_Exercise objective_. Retype all of the material below, reproducing every line without any alteration.
[Records shown — start]
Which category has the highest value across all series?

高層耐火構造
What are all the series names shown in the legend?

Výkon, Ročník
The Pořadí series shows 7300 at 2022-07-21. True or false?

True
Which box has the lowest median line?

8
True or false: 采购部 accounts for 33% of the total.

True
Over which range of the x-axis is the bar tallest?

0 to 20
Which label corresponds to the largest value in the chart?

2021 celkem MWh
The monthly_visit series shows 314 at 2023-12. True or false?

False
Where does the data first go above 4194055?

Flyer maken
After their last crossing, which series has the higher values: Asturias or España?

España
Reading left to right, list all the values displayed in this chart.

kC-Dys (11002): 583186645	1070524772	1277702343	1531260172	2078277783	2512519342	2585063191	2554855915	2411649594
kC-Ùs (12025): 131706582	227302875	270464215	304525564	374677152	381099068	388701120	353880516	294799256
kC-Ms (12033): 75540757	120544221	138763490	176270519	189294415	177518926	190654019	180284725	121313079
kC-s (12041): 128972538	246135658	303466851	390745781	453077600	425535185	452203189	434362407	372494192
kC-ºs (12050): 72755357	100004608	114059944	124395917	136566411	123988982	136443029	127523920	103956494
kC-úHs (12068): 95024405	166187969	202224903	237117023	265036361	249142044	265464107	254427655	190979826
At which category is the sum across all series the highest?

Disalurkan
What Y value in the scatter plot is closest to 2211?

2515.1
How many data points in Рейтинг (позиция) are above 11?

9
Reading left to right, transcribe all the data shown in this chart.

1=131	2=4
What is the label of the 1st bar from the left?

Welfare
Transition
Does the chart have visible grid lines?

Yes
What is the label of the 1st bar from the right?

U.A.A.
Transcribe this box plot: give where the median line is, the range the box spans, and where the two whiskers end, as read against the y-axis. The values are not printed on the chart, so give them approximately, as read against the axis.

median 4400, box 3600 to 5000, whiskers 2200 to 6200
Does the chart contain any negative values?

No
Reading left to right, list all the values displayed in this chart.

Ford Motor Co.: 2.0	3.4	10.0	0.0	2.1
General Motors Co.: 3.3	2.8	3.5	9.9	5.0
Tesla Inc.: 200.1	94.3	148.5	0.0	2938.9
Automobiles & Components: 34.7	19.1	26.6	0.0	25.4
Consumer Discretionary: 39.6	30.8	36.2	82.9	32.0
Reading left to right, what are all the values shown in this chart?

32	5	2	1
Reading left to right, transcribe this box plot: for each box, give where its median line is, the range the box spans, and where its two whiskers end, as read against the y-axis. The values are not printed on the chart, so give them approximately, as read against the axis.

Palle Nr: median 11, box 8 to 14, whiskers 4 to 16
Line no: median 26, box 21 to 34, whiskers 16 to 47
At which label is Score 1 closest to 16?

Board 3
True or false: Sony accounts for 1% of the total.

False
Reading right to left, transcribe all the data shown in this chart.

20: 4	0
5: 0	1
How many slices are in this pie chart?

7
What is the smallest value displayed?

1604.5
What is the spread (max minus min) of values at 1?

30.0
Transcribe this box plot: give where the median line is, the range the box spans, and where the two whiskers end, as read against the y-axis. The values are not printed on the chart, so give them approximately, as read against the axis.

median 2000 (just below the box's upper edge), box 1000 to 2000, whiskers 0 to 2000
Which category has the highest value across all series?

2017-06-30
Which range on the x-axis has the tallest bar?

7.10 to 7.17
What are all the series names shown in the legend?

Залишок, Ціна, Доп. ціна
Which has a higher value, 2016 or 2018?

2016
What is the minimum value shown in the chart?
[Records shown — finish]
_Task solution_.
Which category has the highest value across all series?

高層耐火構造
What are all the series names shown in the legend?

Výkon, Ročník
The Pořadí series shows 7300 at 2022-07-21. True or false?

True
Which box has the lowest median line?

8
True or false: 采购部 accounts for 33% of the total.

True
Over which range of the x-axis is the bar tallest?

0 to 20
Which label corresponds to the largest value in the chart?

2021 celkem MWh
The monthly_visit series shows 314 at 2023-12. True or false?

False
Where does the data first go above 4194055?

Flyer maken
After their last crossing, which series has the higher values: Asturias or España?

España
Reading left to right, list all the values displayed in this chart.

kC-Dys (11002): 583186645	1070524772	1277702343	1531260172	2078277783	2512519342	2585063191	2554855915	2411649594
kC-Ùs (12025): 131706582	227302875	270464215	304525564	374677152	381099068	388701120	353880516	294799256
kC-Ms (12033): 75540757	120544221	138763490	176270519	189294415	177518926	190654019	180284725	121313079
kC-s (12041): 128972538	246135658	303466851	390745781	453077600	425535185	452203189	434362407	372494192
kC-ºs (12050): 72755357	100004608	114059944	124395917	136566411	123988982	136443029	127523920	103956494
kC-úHs (12068): 95024405	166187969	202224903	237117023	265036361	249142044	265464107	254427655	190979826
At which category is the sum across all series the highest?

Disalurkan
What Y value in the scatter plot is closest to 2211?

2515.1
How many data points in Рейтинг (позиция) are above 11?

9
Reading left to right, transcribe all the data shown in this chart.

1=131	2=4
What is the label of the 1st bar from the left?

Welfare
Transition
Does the chart have visible grid lines?

Yes
What is the label of the 1st bar from the right?

U.A.A.
Transcribe this box plot: give where the median line is, the range the box spans, and where the two whiskers end, as read against the y-axis. The values are not printed on the chart, so give them approximately, as read against the axis.

median 4400, box 3600 to 5000, whiskers 2200 to 6200
Does the chart contain any negative values?

No
Reading left to right, list all the values displayed in this chart.

Ford Motor Co.: 2.0	3.4	10.0	0.0	2.1
General Motors Co.: 3.3	2.8	3.5	9.9	5.0
Tesla Inc.: 200.1	94.3	148.5	0.0	2938.9
Automobiles & Components: 34.7	19.1	26.6	0.0	25.4
Consumer Discretionary: 39.6	30.8	36.2	82.9	32.0
Reading left to right, what are all the values shown in this chart?

32	5	2	1
Reading left to right, transcribe this box plot: for each box, give where its median line is, the range the box spans, and where its two whiskers end, as read against the y-axis. The values are not printed on the chart, so give them approximately, as read against the axis.

Palle Nr: median 11, box 8 to 14, whiskers 4 to 16
Line no: median 26, box 21 to 34, whiskers 16 to 47
At which label is Score 1 closest to 16?

Board 3
True or false: Sony accounts for 1% of the total.

False
Reading right to left, transcribe all the data shown in this chart.

20: 4	0
5: 0	1
How many slices are in this pie chart?

7
What is the smallest value displayed?

1604.5
What is the spread (max minus min) of values at 1?

30.0
Transcribe this box plot: give where the median line is, the range the box spans, and where the two whiskers end, as read against the y-axis. The values are not printed on the chart, so give them approximately, as read against the axis.

median 2000 (just below the box's upper edge), box 1000 to 2000, whiskers 0 to 2000
Which category has the highest value across all series?

2017-06-30
Which range on the x-axis has the tallest bar?

7.10 to 7.17
What are all the series names shown in the legend?

Залишок, Ціна, Доп. ціна
Which has a higher value, 2016 or 2018?

2016
What is the minimum value shown in the chart?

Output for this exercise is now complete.